她这样动,他早就来了反应,现在这样……怎么开车啊?
“啊?哦,好好!”ckey一愣,随即连忙反应过来,一把接过凤南析甩过来的车钥匙,奔着去楼下开车。
“桑青夏!”看着ckey离开,凤南析才黑着一张脸,朝着怀中的人吼了一声,“你看清楚我是谁再蹭好不好!”

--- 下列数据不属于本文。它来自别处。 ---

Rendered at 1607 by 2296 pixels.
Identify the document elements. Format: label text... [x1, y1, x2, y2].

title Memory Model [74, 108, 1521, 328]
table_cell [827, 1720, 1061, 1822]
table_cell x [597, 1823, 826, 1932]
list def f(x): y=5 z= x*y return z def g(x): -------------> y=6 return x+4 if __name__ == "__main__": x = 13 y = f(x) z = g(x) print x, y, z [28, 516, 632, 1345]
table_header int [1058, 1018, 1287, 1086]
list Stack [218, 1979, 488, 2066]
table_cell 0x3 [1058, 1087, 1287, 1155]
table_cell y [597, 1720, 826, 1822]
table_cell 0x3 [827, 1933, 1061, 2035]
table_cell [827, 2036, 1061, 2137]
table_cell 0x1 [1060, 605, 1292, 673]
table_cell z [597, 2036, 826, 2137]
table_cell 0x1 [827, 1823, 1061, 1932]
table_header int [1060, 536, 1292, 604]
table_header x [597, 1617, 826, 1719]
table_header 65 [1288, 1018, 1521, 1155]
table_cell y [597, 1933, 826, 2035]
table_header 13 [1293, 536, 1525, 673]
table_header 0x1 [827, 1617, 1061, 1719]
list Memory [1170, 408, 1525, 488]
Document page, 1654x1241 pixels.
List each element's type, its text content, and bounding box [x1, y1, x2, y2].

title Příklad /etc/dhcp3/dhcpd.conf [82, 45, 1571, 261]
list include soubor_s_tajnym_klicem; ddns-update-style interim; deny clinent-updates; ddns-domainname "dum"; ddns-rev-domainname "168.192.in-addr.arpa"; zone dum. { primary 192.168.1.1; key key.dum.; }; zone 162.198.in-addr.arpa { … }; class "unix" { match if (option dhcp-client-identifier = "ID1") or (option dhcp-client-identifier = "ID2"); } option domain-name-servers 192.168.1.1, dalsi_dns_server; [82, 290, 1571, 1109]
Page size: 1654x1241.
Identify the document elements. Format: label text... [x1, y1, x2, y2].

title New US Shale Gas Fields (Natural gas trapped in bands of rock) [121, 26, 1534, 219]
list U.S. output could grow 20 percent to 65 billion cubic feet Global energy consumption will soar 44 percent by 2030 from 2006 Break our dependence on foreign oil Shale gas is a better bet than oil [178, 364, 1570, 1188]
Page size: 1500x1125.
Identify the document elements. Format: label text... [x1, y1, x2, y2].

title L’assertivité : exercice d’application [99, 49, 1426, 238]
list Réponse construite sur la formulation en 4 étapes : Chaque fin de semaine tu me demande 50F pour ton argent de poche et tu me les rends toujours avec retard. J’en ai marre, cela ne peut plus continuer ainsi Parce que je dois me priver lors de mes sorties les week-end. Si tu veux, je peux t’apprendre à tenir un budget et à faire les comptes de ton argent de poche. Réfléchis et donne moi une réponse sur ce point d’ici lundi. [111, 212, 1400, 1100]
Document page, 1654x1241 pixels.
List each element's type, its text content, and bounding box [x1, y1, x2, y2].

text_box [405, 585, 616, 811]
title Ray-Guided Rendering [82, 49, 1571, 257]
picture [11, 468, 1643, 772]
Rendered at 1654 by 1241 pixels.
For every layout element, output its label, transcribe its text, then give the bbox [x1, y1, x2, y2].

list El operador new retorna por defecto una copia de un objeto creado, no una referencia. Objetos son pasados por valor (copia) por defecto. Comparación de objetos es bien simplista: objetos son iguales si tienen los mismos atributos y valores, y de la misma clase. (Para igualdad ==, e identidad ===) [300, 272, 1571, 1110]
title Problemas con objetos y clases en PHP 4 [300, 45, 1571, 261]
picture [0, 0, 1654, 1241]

他就气不过来——她现在这个意识,应该不知道他救了她吧?
那么她把他当成刚刚那个男人,还蹭来蹭去?
他酸啊!他怄啊!
“谁?”像是听懂了一点,桑青夏睁开迷离的双眼,带着一丝求救的眼神看着他,小手更是抚上他的衬衫衣领,“我求求你,我不想变脏……可是,我好难受,你帮帮我……”
说着说着,她的声音已经带着哭腔。
“你……你哪里难受啊?”看到她一哭,凤南析慌了,手足无措地搂住她,问出这个问题,自己的脸也红了——这个问题实在问得太脑残了!他当然知道她哪里难受!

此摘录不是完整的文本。